START Provided entries

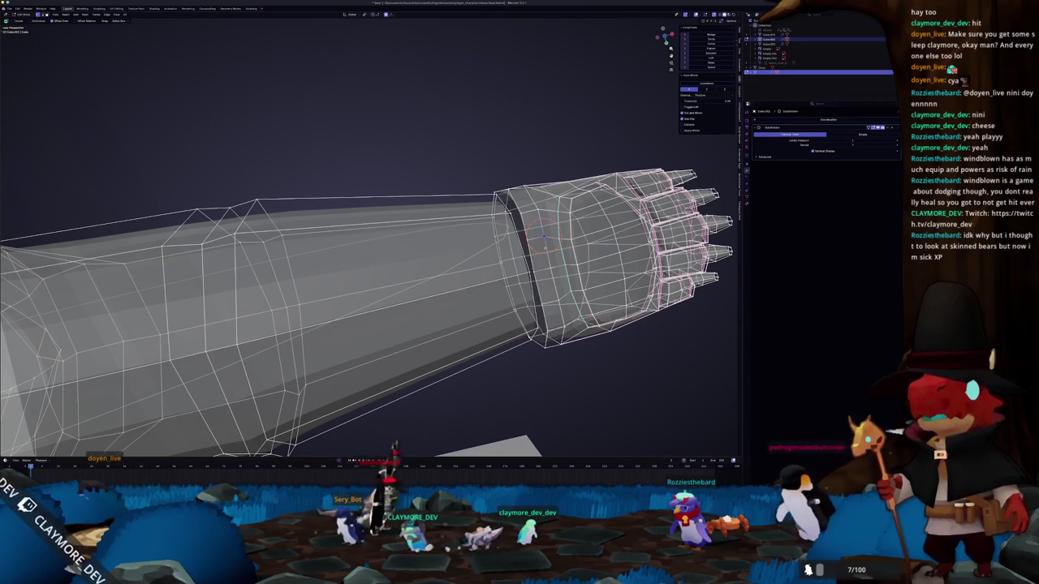
key("m")
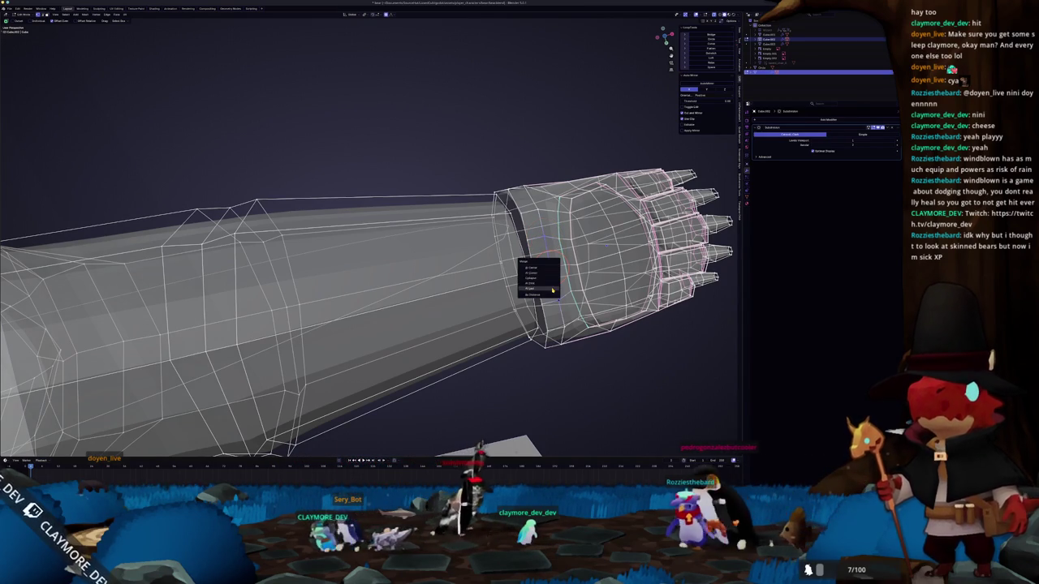
left_click(538, 268)
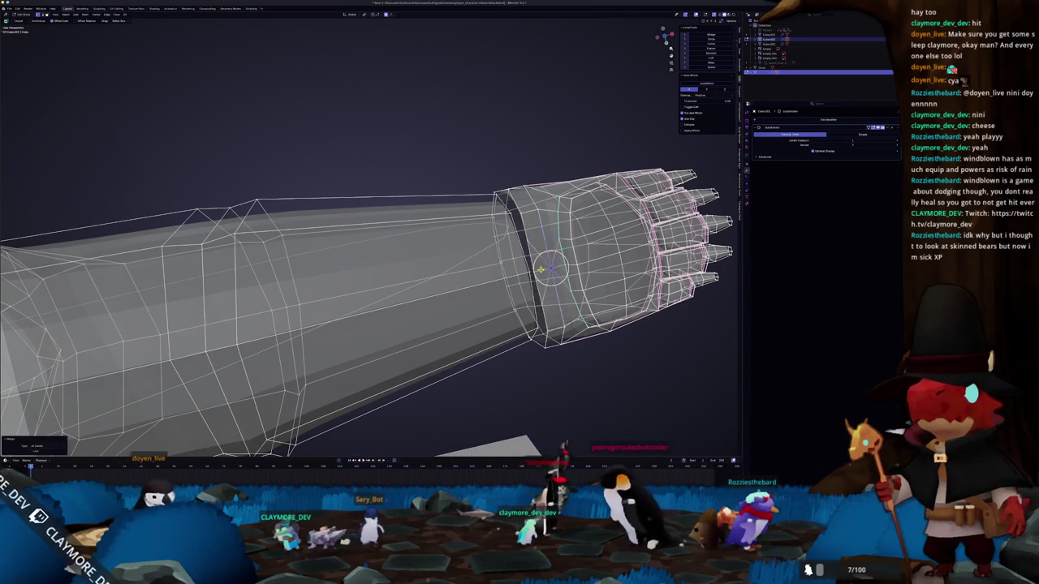
key("alt+z")
middle_click_drag(539, 272, 514, 231)
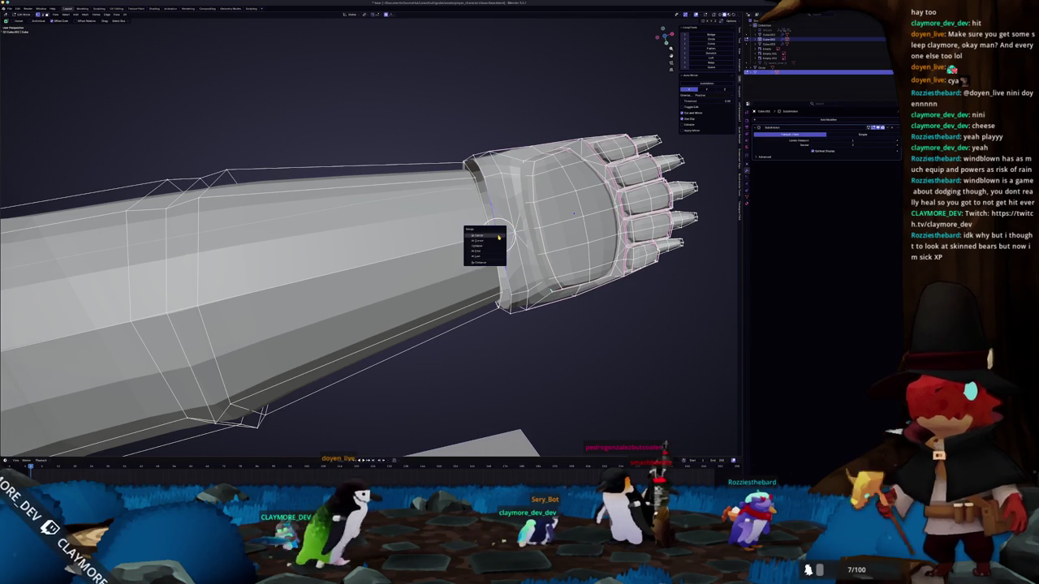
left_click(498, 236)
mouse_move(498, 236)
middle_mouse_down()
mouse_move(493, 271)
mouse_move(217, 245)
mouse_move(198, 371)
mouse_move(191, 363)
middle_mouse_up()
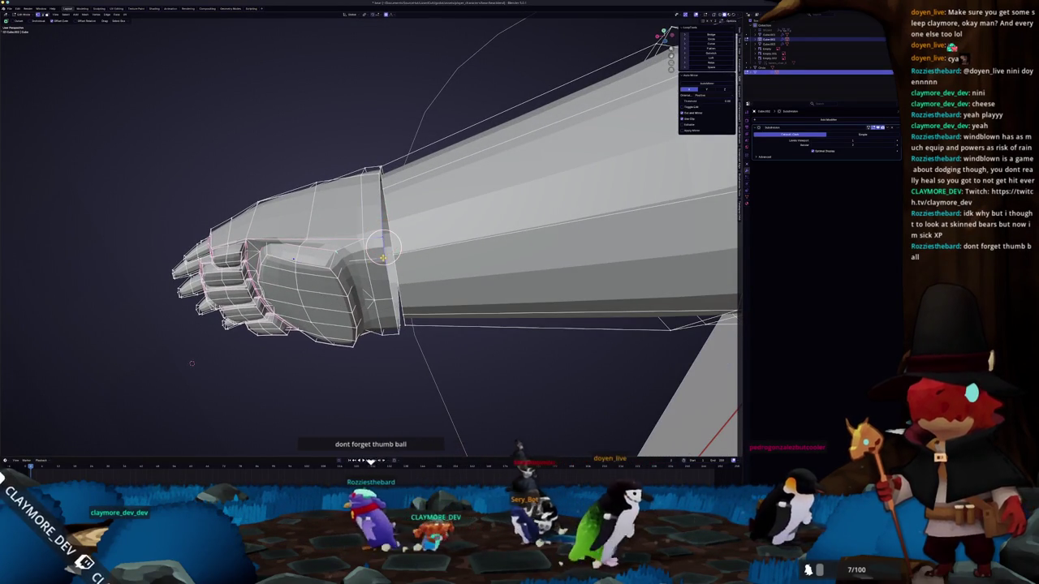
- Merge the second vertex group At Center and view the fist side-on
key("m")
left_click(384, 259)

END Provided entries

> [Work item]: All of the entries, apart from the pictures, must be returned exactly.

> [Exercise result]:
key("m")
left_click(538, 268)
key("alt+z")
middle_click_drag(539, 272, 514, 231)
left_click(498, 236)
mouse_move(498, 236)
middle_mouse_down()
mouse_move(493, 271)
mouse_move(217, 245)
mouse_move(198, 371)
mouse_move(191, 363)
middle_mouse_up()
- Merge the second vertex group At Center and view the fist side-on
key("m")
left_click(384, 259)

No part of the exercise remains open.